This lesson explains Residential Investment. It is important for the 4th semester macroeconomics BBE students of Delhi University. It is relevant for other courses like BBA, Economics hons, for the graduation and post graduation level and for competitive exams like CUET Economics, IAS economics optional, Indian Economic Service and the NET JRF Economics aspirants.
Residential Investment

It includes the purchase of new housing both by people who live in it themselves and by landlords who plan to rent it to others. To keep things simple: It is assumed that all housing is owner occupied.

The Stock Equilibrium and Flow Supply
There are two parts of the model:
(i) The market for the existing stock of houses determines the equilibrium housing price.
(ii) The housing price determines the flow of residential investment.

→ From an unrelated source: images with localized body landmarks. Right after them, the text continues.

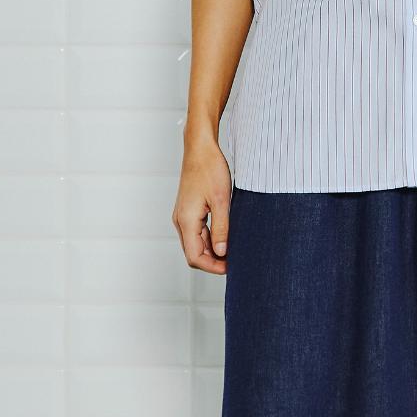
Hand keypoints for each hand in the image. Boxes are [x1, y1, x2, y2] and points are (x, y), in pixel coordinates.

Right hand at [173, 137, 232, 272]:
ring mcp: (183, 216)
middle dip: (213, 261)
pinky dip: (210, 239)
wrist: (200, 148)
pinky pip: (197, 232)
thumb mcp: (222, 200)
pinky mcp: (188, 211)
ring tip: (234, 249)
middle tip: (236, 261)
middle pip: (194, 253)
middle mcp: (180, 221)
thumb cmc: (210, 169)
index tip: (231, 267)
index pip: (195, 257)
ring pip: (195, 244)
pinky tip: (226, 236)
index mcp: (186, 220)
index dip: (213, 267)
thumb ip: (222, 229)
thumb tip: (223, 253)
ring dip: (212, 251)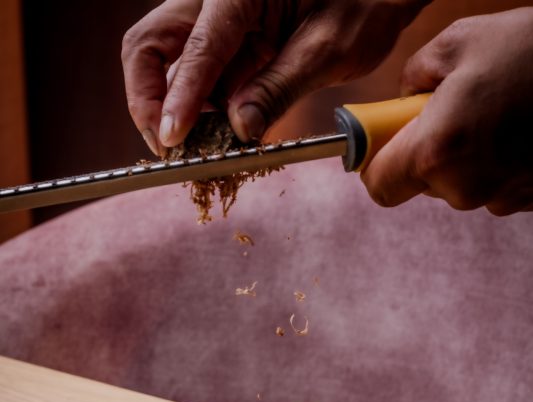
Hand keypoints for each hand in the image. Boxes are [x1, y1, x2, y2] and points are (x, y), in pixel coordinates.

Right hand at [122, 0, 430, 154]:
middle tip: (167, 147)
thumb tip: (239, 130)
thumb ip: (279, 88)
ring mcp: (217, 22)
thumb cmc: (364, 3)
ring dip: (170, 110)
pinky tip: (211, 138)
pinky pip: (196, 78)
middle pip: (151, 46)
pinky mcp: (226, 44)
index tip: (171, 141)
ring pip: (165, 64)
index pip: (196, 47)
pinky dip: (196, 111)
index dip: (178, 99)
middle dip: (148, 100)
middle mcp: (217, 1)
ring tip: (192, 151)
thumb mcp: (328, 50)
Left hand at [362, 8, 532, 214]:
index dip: (375, 164)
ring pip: (459, 185)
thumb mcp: (457, 44)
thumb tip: (402, 104)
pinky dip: (496, 163)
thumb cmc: (530, 51)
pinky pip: (493, 186)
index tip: (381, 145)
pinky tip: (518, 130)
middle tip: (452, 109)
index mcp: (435, 152)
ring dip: (464, 156)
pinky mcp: (526, 201)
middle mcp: (464, 187)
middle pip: (421, 184)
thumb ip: (410, 79)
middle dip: (426, 150)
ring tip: (496, 113)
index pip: (379, 187)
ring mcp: (499, 198)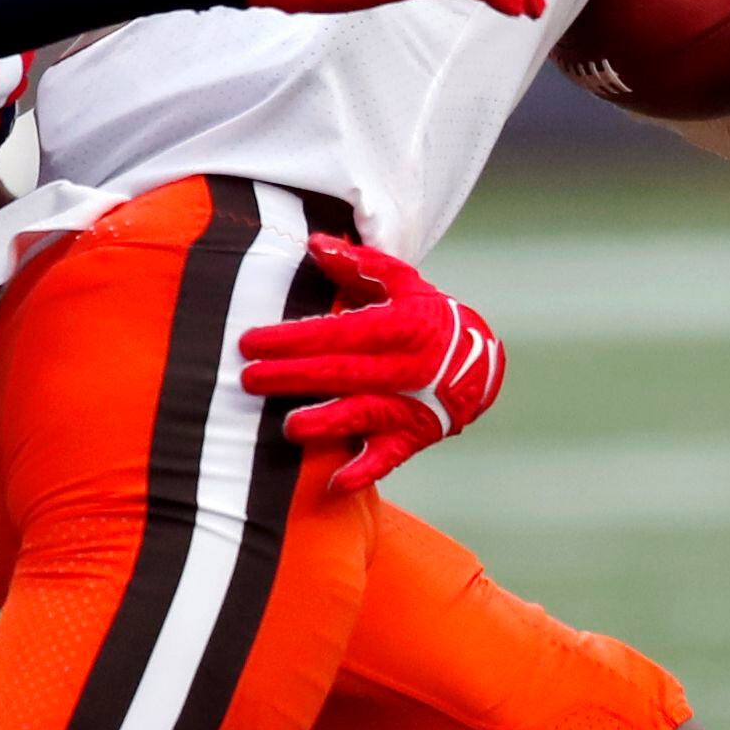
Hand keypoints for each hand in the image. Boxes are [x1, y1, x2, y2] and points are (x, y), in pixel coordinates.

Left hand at [237, 234, 502, 493]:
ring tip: (290, 428)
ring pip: (364, 415)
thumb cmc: (429, 317)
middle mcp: (405, 368)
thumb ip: (358, 265)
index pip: (335, 333)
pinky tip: (335, 485)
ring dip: (327, 423)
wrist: (481, 362)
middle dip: (291, 378)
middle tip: (248, 380)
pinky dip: (364, 471)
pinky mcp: (414, 436)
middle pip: (340, 374)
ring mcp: (411, 405)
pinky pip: (389, 457)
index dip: (291, 339)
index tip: (250, 342)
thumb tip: (313, 243)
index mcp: (398, 327)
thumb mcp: (402, 283)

At any point in time, the supply of houses is fixed: represented by a vertical supply curve.
The demand curve for houses slopes downward, because high prices cause people to live in smaller houses, to share residence, or sometimes even to become homeless. The price of housing adjusts to equilibrate supply and demand. This relative price of houses determines the supply of new houses.

Construction firms buy materials and hire labor to build houses and then sell the houses at the market price. Their cost depends on the overall price level P which reflects the cost of wood, bricks, plaster, etc).

The higher the relative price of housing, the greater the incentive to build houses and the more houses are built. Thus, the flow of new houses that is residential investment depends on the equilibrium price set in the market for existing houses.

This model of residential investment is similar to q theory of Business Fixed investment.

(i) According to q theory, business fixed investment depends on the market price of installed capital relative to its replacement cost, this relative price in turn depends on the relative price of housing.
(ii) According to this model of housing market, residential investment depends on the relative price of housing. The relative price of housing, in turn, depends on the demand for housing.

Hence, the relative price of housing plays much the same role for residential investment as Tobin q does for Business Fixed Investment.